The Virgin's son
Part One:
12 October 1561
"The Queen is delivered of a fair son,".
Words that had not been heard in England for almost quarter of a century were regarded as something of a miracle in London.
Within days the news was spread the length and breadth of the realm and was dispatched to royal court's across Europe.
The news was perhaps most urgently sent to the Scots court of Mary Stuart.

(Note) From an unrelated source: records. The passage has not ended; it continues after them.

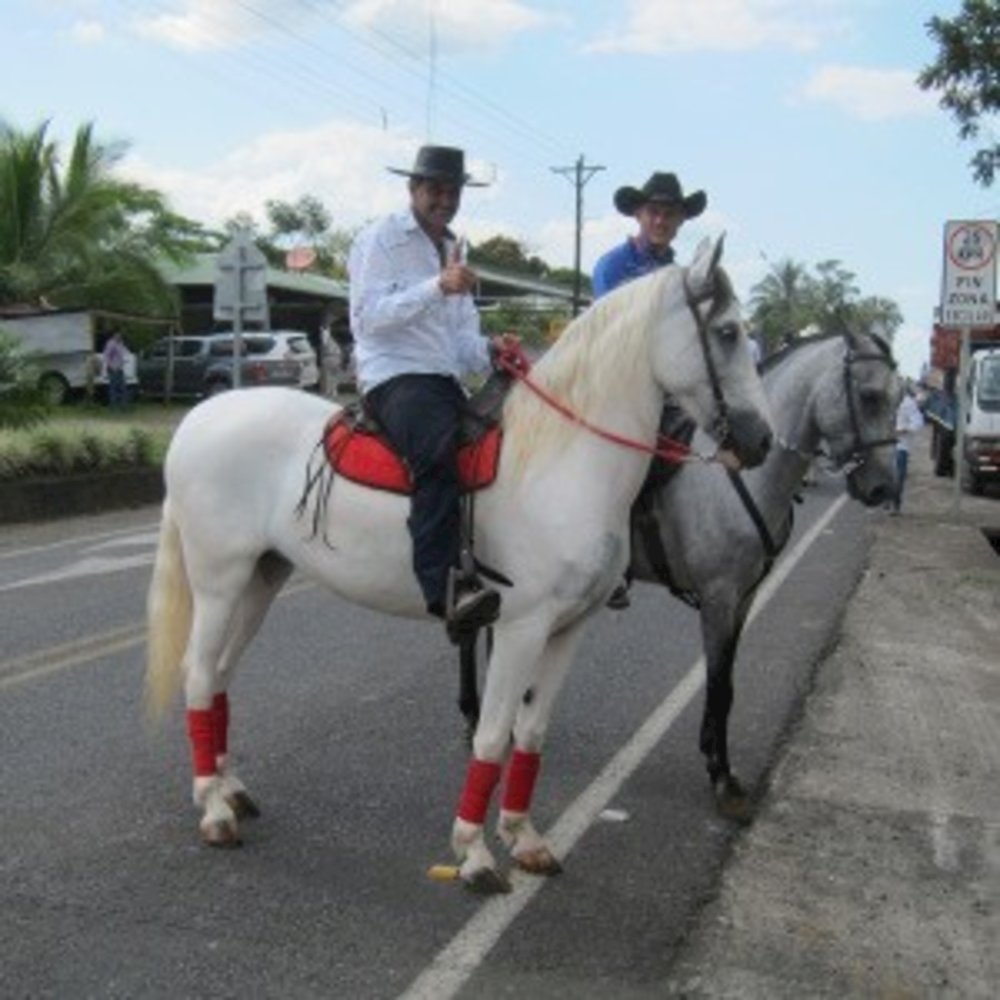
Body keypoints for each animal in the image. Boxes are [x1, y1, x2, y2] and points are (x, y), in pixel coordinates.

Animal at [145, 234, 768, 892]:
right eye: (728, 331)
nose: (760, 441)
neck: (562, 462)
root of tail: (199, 418)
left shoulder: (568, 628)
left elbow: (531, 734)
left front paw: (524, 839)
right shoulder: (520, 627)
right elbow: (493, 737)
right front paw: (473, 852)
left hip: (261, 578)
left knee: (219, 677)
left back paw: (231, 789)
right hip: (218, 582)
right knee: (198, 674)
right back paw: (213, 809)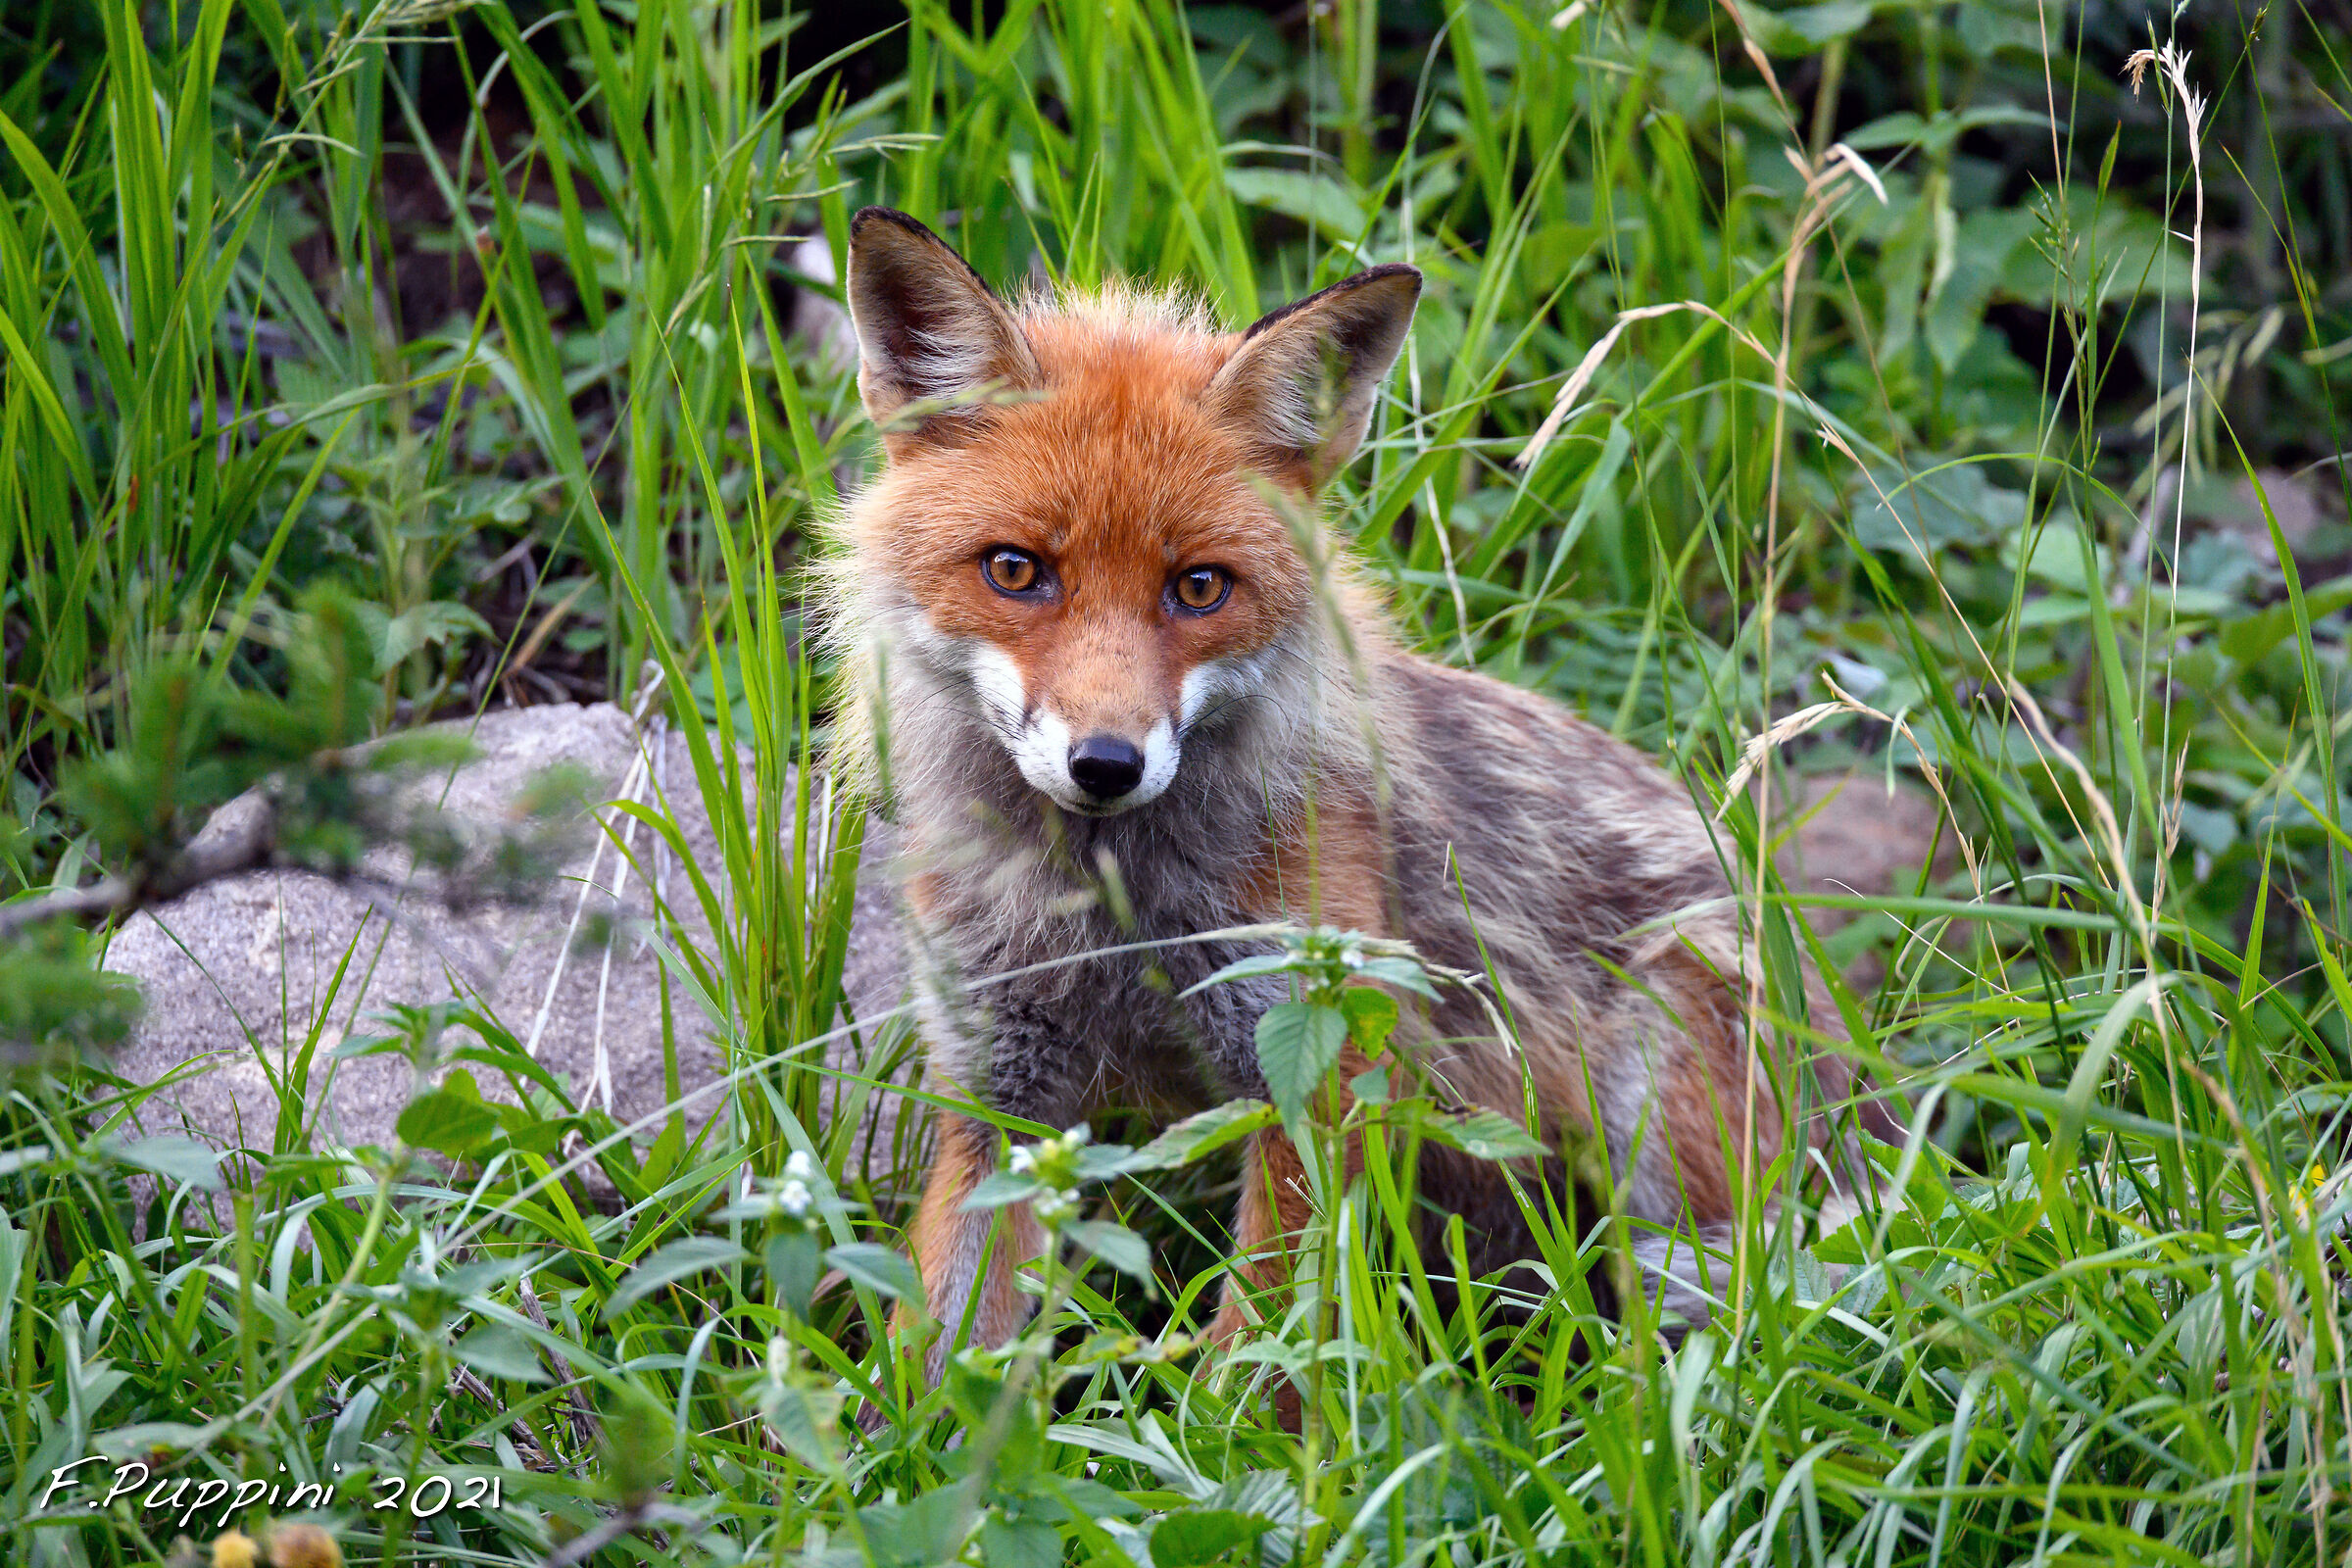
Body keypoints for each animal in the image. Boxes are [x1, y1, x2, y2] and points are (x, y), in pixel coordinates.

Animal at [827, 206, 1896, 1374]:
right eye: (1016, 571)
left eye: (1199, 587)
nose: (1105, 763)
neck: (1117, 915)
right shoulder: (1000, 1091)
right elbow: (934, 1353)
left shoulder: (1317, 1073)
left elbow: (1259, 1365)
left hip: (1660, 1133)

Mary, newly returned to the land of her birth, when informed of the birth is said to have wept "bitter tears" at the end of her hopes of the English crown but equally the young Queen took great delight in the gossip that Lord Robert Dudley, the Queen's favorite, was far more likely to be thought the father of the infant. Though she sent her "dear sister and nearest kinswoman" her "heartfelt joy" at the news and happily agreed to act as godmother to the infant Prince.
The Prince's name was also the source of much gossip with Henry widely predicted in honour of the Queen's father and grandfather, however it was finally confirmed on 14 October that his name would be Edward.
As he shared a birth date with his uncle Edward VI.
On the 17th October the Prince was christened in the chapel at St James, being declared Prince of Wales, Duke of Cornwall and Earl of Chester by the Garter King of Arms.
By tradition the Queen, who was described by her ladies as in perfect health, did not attend the lavish christening which was conducted by Archbishop Parker of Canterbury.
The first portrait of the Queen and her infant son was painted in the style of previous incarnations of the Mary with the Christ Child - but the Queen's husband is notably absent from the picture copies of which were widely distributed in the next few years.